> [WHAT YOU NEED TO DO]: Go over the data and work out how many lines include the word "öğrenme". Give that number only.

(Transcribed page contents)
.....

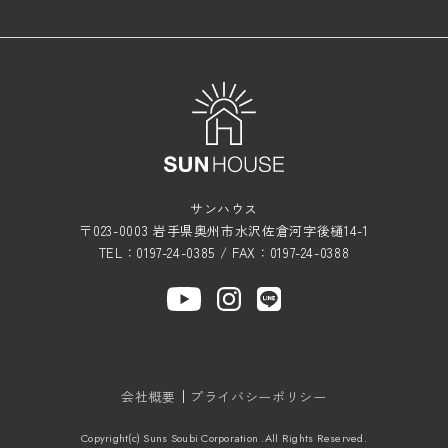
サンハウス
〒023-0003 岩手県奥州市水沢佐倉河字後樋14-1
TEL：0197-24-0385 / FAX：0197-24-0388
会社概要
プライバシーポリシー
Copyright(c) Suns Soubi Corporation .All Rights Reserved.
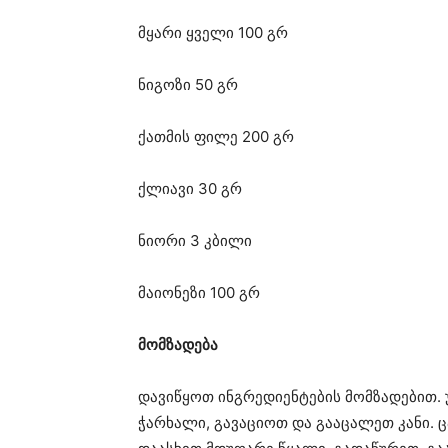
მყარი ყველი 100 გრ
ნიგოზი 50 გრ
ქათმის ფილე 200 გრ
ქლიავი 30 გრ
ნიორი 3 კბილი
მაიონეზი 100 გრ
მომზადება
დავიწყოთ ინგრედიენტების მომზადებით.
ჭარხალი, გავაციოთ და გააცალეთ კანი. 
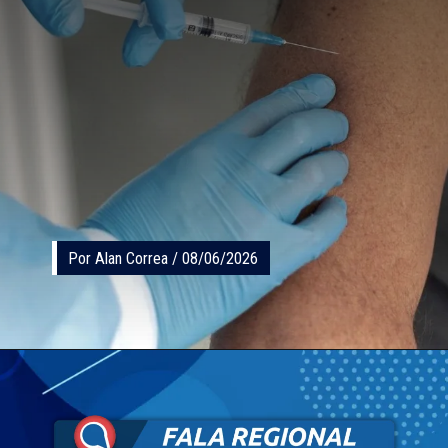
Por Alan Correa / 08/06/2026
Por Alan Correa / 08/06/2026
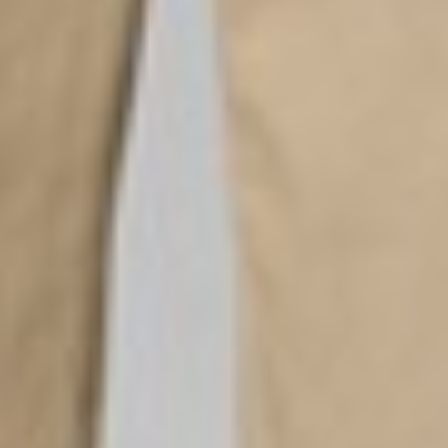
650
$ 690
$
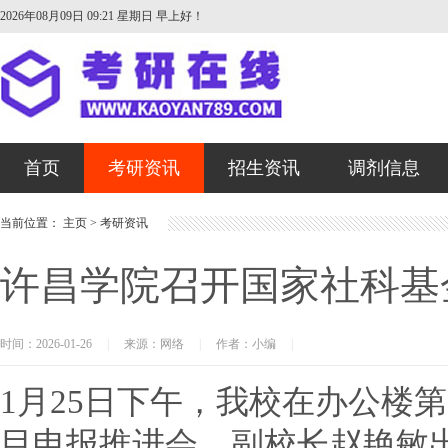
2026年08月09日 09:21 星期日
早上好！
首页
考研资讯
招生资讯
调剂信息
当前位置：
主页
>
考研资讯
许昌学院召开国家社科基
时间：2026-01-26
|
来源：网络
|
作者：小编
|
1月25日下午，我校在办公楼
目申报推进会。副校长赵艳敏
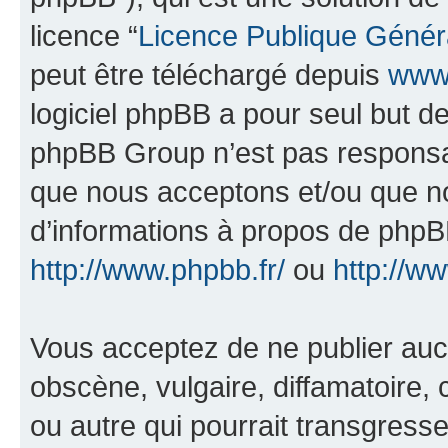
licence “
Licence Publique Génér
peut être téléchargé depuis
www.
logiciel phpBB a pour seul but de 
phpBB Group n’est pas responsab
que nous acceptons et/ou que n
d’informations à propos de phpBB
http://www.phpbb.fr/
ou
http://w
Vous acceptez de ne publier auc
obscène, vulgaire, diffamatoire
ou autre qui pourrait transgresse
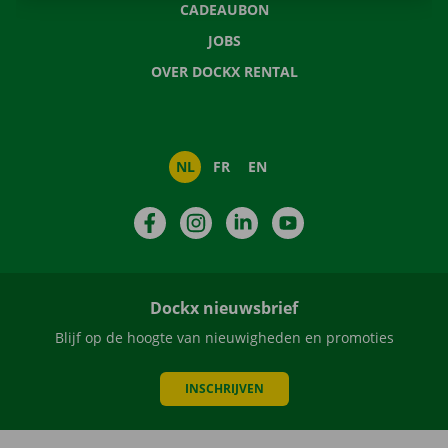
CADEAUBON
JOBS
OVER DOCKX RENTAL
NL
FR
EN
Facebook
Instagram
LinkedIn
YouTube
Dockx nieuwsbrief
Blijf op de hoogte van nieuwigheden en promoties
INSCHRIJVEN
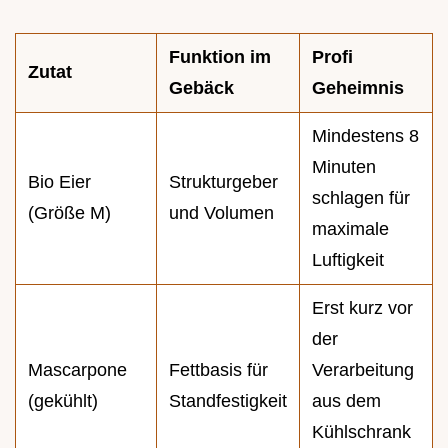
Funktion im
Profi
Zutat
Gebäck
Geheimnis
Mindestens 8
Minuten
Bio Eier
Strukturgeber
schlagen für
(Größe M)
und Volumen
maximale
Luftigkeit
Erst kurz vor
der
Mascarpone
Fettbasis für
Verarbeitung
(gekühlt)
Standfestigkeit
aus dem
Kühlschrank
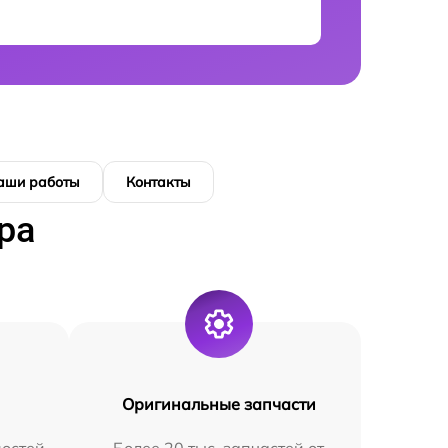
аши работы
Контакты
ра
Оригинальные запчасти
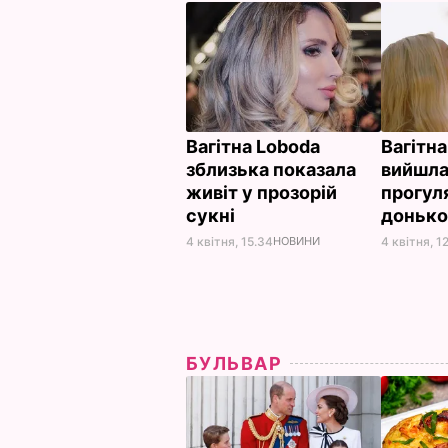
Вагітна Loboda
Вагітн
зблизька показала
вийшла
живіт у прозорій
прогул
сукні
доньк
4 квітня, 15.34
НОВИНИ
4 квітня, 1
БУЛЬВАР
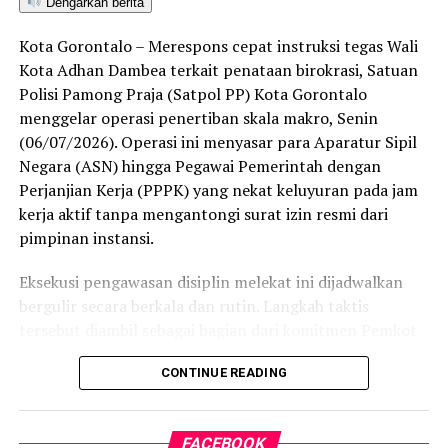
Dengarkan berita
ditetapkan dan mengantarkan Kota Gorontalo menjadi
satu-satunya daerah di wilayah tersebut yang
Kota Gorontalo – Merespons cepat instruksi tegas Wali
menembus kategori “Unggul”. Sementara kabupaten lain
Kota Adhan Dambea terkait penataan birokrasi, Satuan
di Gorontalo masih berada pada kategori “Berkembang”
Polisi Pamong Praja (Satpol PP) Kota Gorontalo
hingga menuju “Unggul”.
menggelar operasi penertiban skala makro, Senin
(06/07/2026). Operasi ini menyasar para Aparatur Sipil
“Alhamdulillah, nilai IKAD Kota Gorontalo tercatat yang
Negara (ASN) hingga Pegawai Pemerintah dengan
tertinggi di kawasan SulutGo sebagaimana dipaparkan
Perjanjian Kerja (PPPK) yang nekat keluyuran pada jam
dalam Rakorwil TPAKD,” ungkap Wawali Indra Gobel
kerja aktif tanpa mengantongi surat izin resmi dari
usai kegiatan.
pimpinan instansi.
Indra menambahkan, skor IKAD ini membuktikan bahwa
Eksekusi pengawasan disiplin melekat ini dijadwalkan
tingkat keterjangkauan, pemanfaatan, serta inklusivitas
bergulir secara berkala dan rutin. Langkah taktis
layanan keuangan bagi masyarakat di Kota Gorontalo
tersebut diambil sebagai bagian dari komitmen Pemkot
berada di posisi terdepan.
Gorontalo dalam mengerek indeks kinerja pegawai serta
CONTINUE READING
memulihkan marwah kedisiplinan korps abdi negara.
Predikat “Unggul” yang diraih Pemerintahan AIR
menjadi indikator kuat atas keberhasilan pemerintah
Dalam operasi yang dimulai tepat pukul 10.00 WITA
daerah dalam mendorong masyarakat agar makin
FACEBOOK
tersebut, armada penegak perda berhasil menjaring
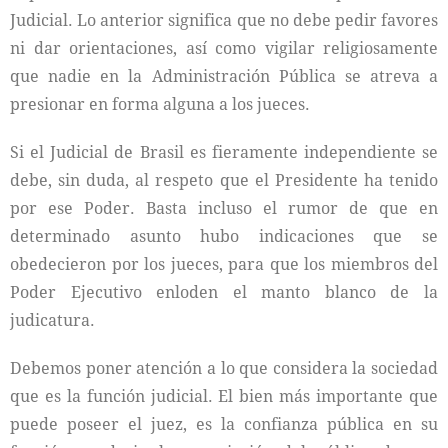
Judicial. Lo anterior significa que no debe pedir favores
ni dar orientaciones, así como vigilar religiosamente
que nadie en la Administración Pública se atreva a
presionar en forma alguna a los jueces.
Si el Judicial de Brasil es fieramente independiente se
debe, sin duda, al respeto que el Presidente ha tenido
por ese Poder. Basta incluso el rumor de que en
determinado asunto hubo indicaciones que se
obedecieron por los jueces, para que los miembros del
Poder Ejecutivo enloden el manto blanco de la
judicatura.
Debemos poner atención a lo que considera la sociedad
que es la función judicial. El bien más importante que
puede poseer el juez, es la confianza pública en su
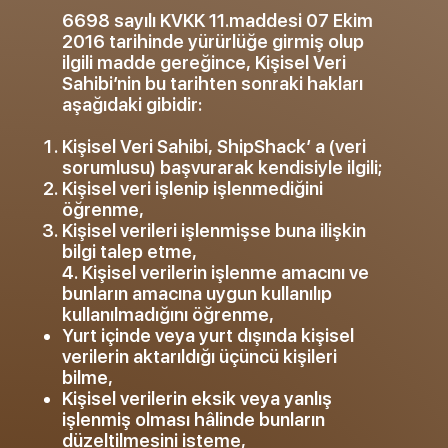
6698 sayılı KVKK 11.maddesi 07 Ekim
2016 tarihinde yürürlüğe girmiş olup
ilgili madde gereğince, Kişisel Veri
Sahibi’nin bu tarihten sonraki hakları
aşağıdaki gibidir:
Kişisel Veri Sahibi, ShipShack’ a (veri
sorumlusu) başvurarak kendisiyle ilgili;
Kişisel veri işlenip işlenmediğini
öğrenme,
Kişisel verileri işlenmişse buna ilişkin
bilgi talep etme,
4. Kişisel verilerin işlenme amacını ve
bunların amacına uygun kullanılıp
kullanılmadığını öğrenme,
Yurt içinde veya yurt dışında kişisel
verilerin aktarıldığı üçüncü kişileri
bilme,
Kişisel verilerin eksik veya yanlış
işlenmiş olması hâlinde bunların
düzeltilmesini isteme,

.....

> [RESPONSE BOX]: 2